Could you give the entries again, exactly as written?

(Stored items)
_ _ _ _ _ _ _

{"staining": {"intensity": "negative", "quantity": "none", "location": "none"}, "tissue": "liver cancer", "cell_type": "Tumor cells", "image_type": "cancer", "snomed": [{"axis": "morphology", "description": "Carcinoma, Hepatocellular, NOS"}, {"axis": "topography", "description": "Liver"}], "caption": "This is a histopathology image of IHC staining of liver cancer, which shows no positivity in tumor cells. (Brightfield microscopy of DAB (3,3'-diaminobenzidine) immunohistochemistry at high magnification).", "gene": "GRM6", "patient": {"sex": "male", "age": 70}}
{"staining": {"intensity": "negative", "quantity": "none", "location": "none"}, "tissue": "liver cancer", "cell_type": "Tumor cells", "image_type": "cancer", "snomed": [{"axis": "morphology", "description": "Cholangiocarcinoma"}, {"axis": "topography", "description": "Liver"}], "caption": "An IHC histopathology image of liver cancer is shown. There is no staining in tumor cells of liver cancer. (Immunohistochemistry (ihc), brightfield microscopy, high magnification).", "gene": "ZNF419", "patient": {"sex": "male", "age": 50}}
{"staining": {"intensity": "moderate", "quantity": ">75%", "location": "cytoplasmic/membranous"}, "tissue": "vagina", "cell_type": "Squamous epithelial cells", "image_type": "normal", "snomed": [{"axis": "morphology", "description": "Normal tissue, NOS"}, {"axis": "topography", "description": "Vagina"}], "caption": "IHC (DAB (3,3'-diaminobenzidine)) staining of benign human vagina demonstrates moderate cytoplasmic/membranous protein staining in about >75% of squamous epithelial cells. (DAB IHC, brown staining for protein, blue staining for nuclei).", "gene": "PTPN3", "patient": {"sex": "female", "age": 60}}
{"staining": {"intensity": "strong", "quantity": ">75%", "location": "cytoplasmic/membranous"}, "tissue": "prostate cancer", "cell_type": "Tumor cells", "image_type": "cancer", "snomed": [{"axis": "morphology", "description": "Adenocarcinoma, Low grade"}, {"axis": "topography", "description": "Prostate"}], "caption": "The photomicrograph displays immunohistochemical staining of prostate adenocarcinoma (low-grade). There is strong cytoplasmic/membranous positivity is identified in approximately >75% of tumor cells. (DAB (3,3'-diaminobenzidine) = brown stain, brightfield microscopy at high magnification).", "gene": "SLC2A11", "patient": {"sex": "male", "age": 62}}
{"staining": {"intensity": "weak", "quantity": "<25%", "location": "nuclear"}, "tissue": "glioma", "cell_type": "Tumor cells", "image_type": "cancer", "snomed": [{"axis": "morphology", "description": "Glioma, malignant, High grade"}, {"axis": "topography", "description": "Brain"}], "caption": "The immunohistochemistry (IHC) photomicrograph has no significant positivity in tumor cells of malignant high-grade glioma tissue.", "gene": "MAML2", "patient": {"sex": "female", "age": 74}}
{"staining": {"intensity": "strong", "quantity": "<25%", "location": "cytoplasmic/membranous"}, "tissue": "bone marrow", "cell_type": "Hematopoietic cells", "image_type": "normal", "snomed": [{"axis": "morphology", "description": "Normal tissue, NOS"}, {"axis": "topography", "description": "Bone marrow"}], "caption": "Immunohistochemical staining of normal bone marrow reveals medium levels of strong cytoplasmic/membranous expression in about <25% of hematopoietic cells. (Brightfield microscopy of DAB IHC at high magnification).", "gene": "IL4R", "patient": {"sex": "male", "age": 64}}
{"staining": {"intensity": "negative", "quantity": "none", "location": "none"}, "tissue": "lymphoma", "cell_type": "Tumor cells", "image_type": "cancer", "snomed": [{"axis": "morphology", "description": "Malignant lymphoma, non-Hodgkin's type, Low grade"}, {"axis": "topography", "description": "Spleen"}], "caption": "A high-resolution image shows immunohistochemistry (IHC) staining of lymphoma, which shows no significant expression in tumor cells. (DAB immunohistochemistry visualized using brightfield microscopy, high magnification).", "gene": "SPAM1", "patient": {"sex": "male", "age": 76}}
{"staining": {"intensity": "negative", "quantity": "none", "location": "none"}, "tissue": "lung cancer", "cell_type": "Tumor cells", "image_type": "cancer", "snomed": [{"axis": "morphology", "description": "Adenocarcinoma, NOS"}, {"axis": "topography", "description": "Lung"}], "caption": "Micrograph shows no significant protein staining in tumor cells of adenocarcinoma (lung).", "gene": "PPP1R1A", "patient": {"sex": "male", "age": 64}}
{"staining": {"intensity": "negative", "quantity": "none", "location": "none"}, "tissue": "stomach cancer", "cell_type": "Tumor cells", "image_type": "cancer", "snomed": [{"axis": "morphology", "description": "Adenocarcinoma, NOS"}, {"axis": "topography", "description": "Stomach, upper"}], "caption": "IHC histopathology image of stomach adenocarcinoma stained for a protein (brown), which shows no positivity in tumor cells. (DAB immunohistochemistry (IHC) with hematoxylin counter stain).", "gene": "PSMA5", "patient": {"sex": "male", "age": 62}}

_ _ _ _ _ _ _

SOLUTION TO THE EXERCISE:
{"staining": {"intensity": "negative", "quantity": "none", "location": "none"}, "tissue": "liver cancer", "cell_type": "Tumor cells", "image_type": "cancer", "snomed": [{"axis": "morphology", "description": "Carcinoma, Hepatocellular, NOS"}, {"axis": "topography", "description": "Liver"}], "caption": "This is a histopathology image of IHC staining of liver cancer, which shows no positivity in tumor cells. (Brightfield microscopy of DAB (3,3'-diaminobenzidine) immunohistochemistry at high magnification).", "gene": "GRM6", "patient": {"sex": "male", "age": 70}}
{"staining": {"intensity": "negative", "quantity": "none", "location": "none"}, "tissue": "liver cancer", "cell_type": "Tumor cells", "image_type": "cancer", "snomed": [{"axis": "morphology", "description": "Cholangiocarcinoma"}, {"axis": "topography", "description": "Liver"}], "caption": "An IHC histopathology image of liver cancer is shown. There is no staining in tumor cells of liver cancer. (Immunohistochemistry (ihc), brightfield microscopy, high magnification).", "gene": "ZNF419", "patient": {"sex": "male", "age": 50}}
{"staining": {"intensity": "moderate", "quantity": ">75%", "location": "cytoplasmic/membranous"}, "tissue": "vagina", "cell_type": "Squamous epithelial cells", "image_type": "normal", "snomed": [{"axis": "morphology", "description": "Normal tissue, NOS"}, {"axis": "topography", "description": "Vagina"}], "caption": "IHC (DAB (3,3'-diaminobenzidine)) staining of benign human vagina demonstrates moderate cytoplasmic/membranous protein staining in about >75% of squamous epithelial cells. (DAB IHC, brown staining for protein, blue staining for nuclei).", "gene": "PTPN3", "patient": {"sex": "female", "age": 60}}
{"staining": {"intensity": "strong", "quantity": ">75%", "location": "cytoplasmic/membranous"}, "tissue": "prostate cancer", "cell_type": "Tumor cells", "image_type": "cancer", "snomed": [{"axis": "morphology", "description": "Adenocarcinoma, Low grade"}, {"axis": "topography", "description": "Prostate"}], "caption": "The photomicrograph displays immunohistochemical staining of prostate adenocarcinoma (low-grade). There is strong cytoplasmic/membranous positivity is identified in approximately >75% of tumor cells. (DAB (3,3'-diaminobenzidine) = brown stain, brightfield microscopy at high magnification).", "gene": "SLC2A11", "patient": {"sex": "male", "age": 62}}
{"staining": {"intensity": "weak", "quantity": "<25%", "location": "nuclear"}, "tissue": "glioma", "cell_type": "Tumor cells", "image_type": "cancer", "snomed": [{"axis": "morphology", "description": "Glioma, malignant, High grade"}, {"axis": "topography", "description": "Brain"}], "caption": "The immunohistochemistry (IHC) photomicrograph has no significant positivity in tumor cells of malignant high-grade glioma tissue.", "gene": "MAML2", "patient": {"sex": "female", "age": 74}}
{"staining": {"intensity": "strong", "quantity": "<25%", "location": "cytoplasmic/membranous"}, "tissue": "bone marrow", "cell_type": "Hematopoietic cells", "image_type": "normal", "snomed": [{"axis": "morphology", "description": "Normal tissue, NOS"}, {"axis": "topography", "description": "Bone marrow"}], "caption": "Immunohistochemical staining of normal bone marrow reveals medium levels of strong cytoplasmic/membranous expression in about <25% of hematopoietic cells. (Brightfield microscopy of DAB IHC at high magnification).", "gene": "IL4R", "patient": {"sex": "male", "age": 64}}
{"staining": {"intensity": "negative", "quantity": "none", "location": "none"}, "tissue": "lymphoma", "cell_type": "Tumor cells", "image_type": "cancer", "snomed": [{"axis": "morphology", "description": "Malignant lymphoma, non-Hodgkin's type, Low grade"}, {"axis": "topography", "description": "Spleen"}], "caption": "A high-resolution image shows immunohistochemistry (IHC) staining of lymphoma, which shows no significant expression in tumor cells. (DAB immunohistochemistry visualized using brightfield microscopy, high magnification).", "gene": "SPAM1", "patient": {"sex": "male", "age": 76}}
{"staining": {"intensity": "negative", "quantity": "none", "location": "none"}, "tissue": "lung cancer", "cell_type": "Tumor cells", "image_type": "cancer", "snomed": [{"axis": "morphology", "description": "Adenocarcinoma, NOS"}, {"axis": "topography", "description": "Lung"}], "caption": "Micrograph shows no significant protein staining in tumor cells of adenocarcinoma (lung).", "gene": "PPP1R1A", "patient": {"sex": "male", "age": 64}}
{"staining": {"intensity": "negative", "quantity": "none", "location": "none"}, "tissue": "stomach cancer", "cell_type": "Tumor cells", "image_type": "cancer", "snomed": [{"axis": "morphology", "description": "Adenocarcinoma, NOS"}, {"axis": "topography", "description": "Stomach, upper"}], "caption": "IHC histopathology image of stomach adenocarcinoma stained for a protein (brown), which shows no positivity in tumor cells. (DAB immunohistochemistry (IHC) with hematoxylin counter stain).", "gene": "PSMA5", "patient": {"sex": "male", "age": 62}}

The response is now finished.